Home - Magdoll/cDNA_Cupcake GitHub Wiki

What is cDNA_Cupcake

This is a GitHub repo and (mostly independent) Python/R scripts that I personally use on a daily basis to make my life easier. Most of the code is very simple, less than 20 lines, and does some kind of basic processing like reverse complementing a sequence.

This repo + wiki is meant to supplement the official Iso-Seq software.

How to use the scripts

The simplest way to use the script is to simply clone the GitHub repository, then add the GitHub repo path to your $PATH variable. The scripts are organized into different sub-directories (ex: sequence/, rarefaction/ etc) so you will have to add them individually.

git clone https://github.com/Magdoll/cDNA_Cupcake.git
export PATH=$PATH:<path_to_Cupcake>/sequence/

And so on...

However if you wish to use scripts such as collapse_isoforms_by_sam.py and chain_samples.py, you will need to install Cupcake. See Cupcake: supporting scripts for Iso-Seq after clustering step

# only if you need to use certain scripts 
python setup.py build
python setup.py install

Installing Cupcake (optional)

The only exception is Cupcake: supporting scripts for Iso-Seq after clustering step, which does require compiling and installation.

Basic Nucleotide Assumption

All the scripts assume that the input/output sequences consist only of: A, T, C, G.

Other nucleotides such as N, U, R, might cause incorrect behavior. Use at own risk.

Current list of maintained scripts

Annotation and Rarefaction

make_file_for_subsampling_from_collapsed.py: Prepare file for running subsampling (rarefaction curve).
subsample.py and subsample_with_category.py: Running subsamping. Results can be plotted with Excel graphics and R, etc.

See Annotation and Rarefaction Wiki for usage details.

Targeted Iso-Seq Analysis

calc_probe_hit_from_sam.py: calculate on-target rate based on FL read alignment + probe BED file.

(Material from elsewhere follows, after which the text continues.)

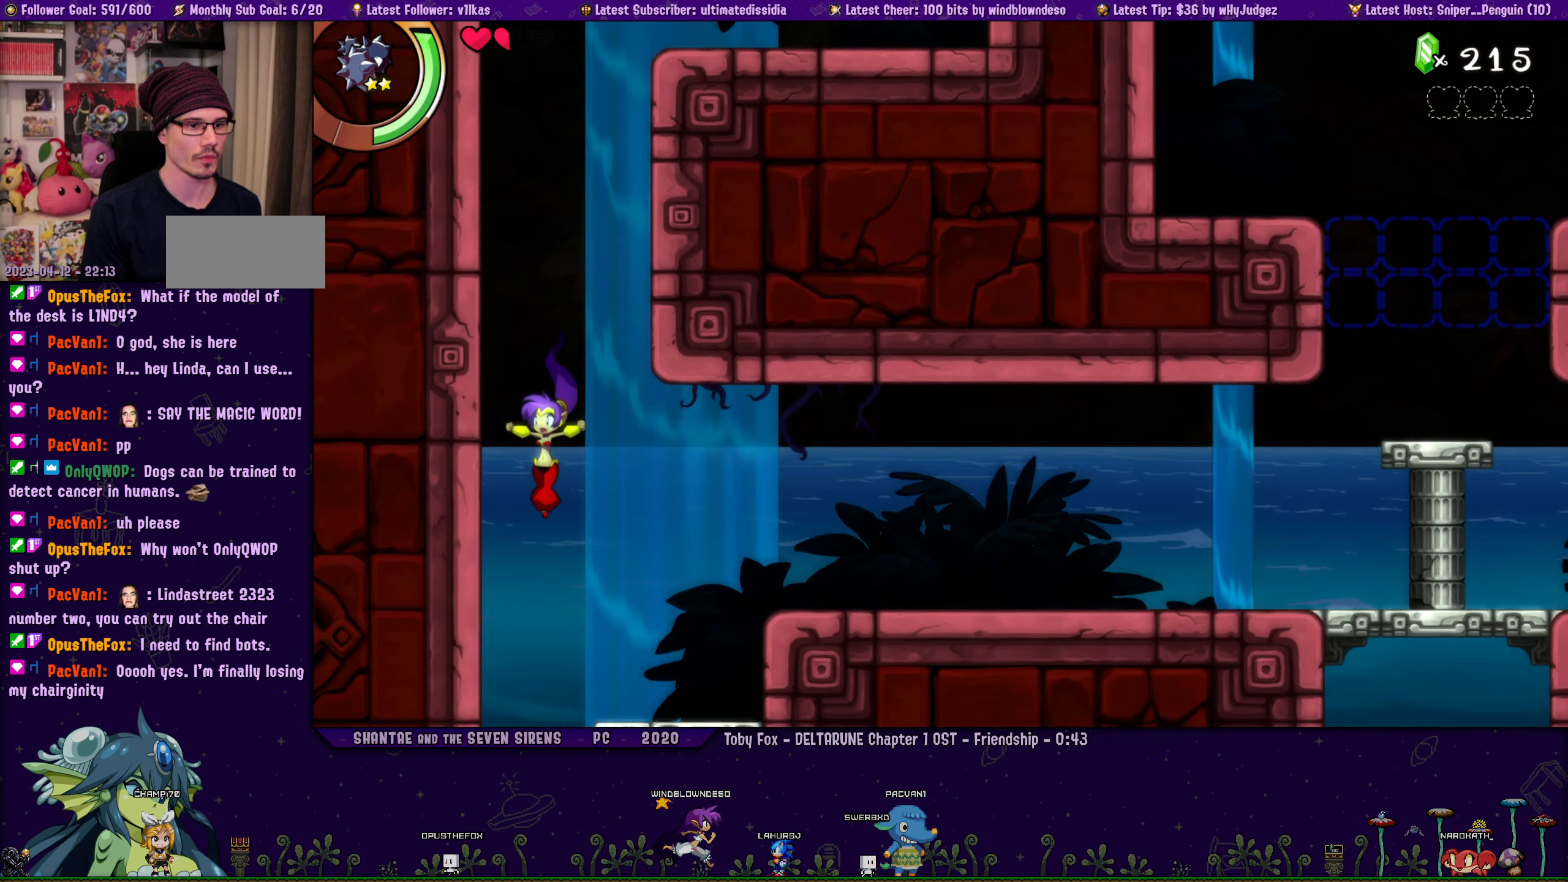
{"buttons": ["R1", "DPAD_DOWN", "DPAD_RIGHT"], "left_stick": "center", "events": [[383, "DPAD_RIGHT", "down"], [400, "DPAD_DOWN", "down"], [466, "R1", "down"]]}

See Targeted Iso-Seq Wiki for usage details.

Sequence Manipulation

get_seq_stats.py: Summarize length distribution of a FASTA/FASTQ file.
rev_comp.py: Reverse complement a sequence from command line.
fa2fq.py and fq2fa.py: Convert between FASTA and FASTQ format.
sort_fasta_by_len.py: sort fasta file by length (increasing or decreasing).
get_seqs_from_list.py: extract list of sequences given a fasta file and a list of IDs.
err_correct_w_genome.py: generate fasta sequences given genome and SAM file.
calc_expected_accuracy_from_fastq.py: calculate expected accuracy from FASTQ file. Can be used to calculate expected accuracies in Quiver/Arrow-polished low-quality isoform sequences.
sam_to_bam.py: quick script to run SAM to BAM conversion. Assumes samtools is installed.
sam_to_gff3.py: use BCBio and BioPython to convert SAM file into GFF3 format.
group_ORF_sequences.py: group identical ORF sequences from different isoforms.

See Sequence Manipulation Wiki for usage details.

Cupcake ToFU: supporting scripts for Iso-Seq after clustering step

collapse_isoforms_by_sam.py: Collapse HQ isoform results to unique isoforms (based on genome alignment).
get_abundance_post_collapse.py: Obtain count information post collapse to unique isoforms.
filter_by_count.py: Filter collapse result by FL count information.
filter_away_subset.py: Filter away 5' degraded isoforms.
simple_stats_post_collapse.py: Generating simple stats file to plot in R later.
chain_samples.py: Chaining together multiple samples.
fusion_finder.py: Finding fusion genes.
fusion_collate_info.py: Collate fusion information after running SQANTI(3).
color_bed12_post_sqanti.py: Color BED12 files using FL counts after running SQANTI(3).

See Cupcake: supporting scripts for Iso-Seq after clustering step for usage details.

List of Other Useful Tools

A list of useful tools that complements Cupcake:

SQANTI3: Comparing Cupcake collapsed results against genome annotation (ex: GENCODE)
IsoAnnot and TAPPAS: Functional annotation and differential analysis based on SQANTI3 output.